§ **Work to be completed**: Go through the entries below. Copy out every line that contains "from".

[[ Excerpted records, beginning ]]

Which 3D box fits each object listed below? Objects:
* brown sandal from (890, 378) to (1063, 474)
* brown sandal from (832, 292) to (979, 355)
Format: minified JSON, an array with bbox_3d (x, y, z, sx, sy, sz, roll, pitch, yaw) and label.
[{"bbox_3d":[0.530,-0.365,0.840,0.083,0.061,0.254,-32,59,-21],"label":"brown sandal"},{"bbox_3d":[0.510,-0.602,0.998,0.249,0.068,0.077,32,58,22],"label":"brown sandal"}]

[[ Excerpted records, end ]]
[[ Excerpted records, beginning ]]

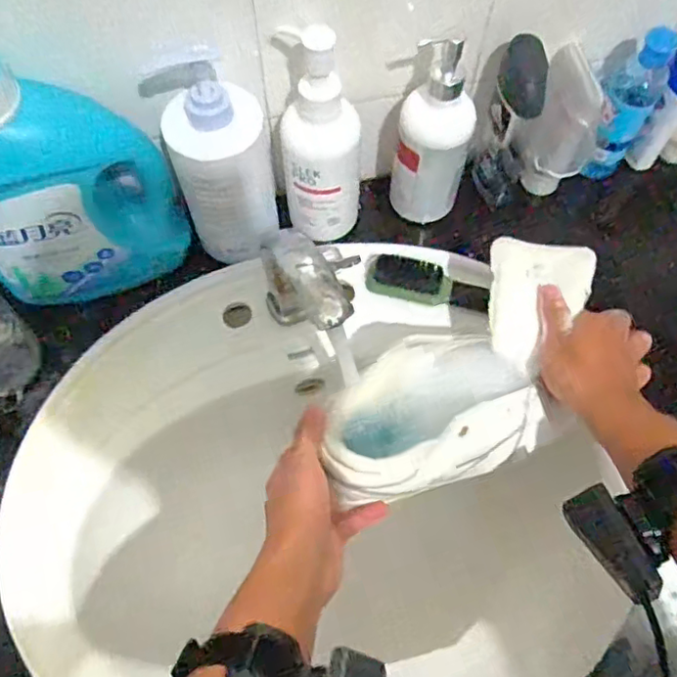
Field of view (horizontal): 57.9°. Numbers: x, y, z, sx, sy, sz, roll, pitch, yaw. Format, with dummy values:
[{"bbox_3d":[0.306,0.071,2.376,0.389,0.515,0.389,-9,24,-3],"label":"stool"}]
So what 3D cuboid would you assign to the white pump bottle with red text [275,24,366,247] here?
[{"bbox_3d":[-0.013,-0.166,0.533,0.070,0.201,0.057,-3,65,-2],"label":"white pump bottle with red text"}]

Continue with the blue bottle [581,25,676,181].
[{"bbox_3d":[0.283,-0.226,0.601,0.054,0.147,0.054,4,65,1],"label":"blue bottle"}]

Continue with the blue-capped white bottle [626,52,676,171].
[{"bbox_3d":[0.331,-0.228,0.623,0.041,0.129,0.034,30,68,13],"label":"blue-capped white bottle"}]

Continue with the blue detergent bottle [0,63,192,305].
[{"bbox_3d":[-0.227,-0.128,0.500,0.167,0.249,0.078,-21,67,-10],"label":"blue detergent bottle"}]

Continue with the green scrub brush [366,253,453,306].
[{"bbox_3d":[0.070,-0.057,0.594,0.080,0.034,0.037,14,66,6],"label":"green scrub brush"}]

[[ Excerpted records, end ]]

§ **Your solution**:
* brown sandal from (890, 378) to (1063, 474)
* brown sandal from (832, 292) to (979, 355)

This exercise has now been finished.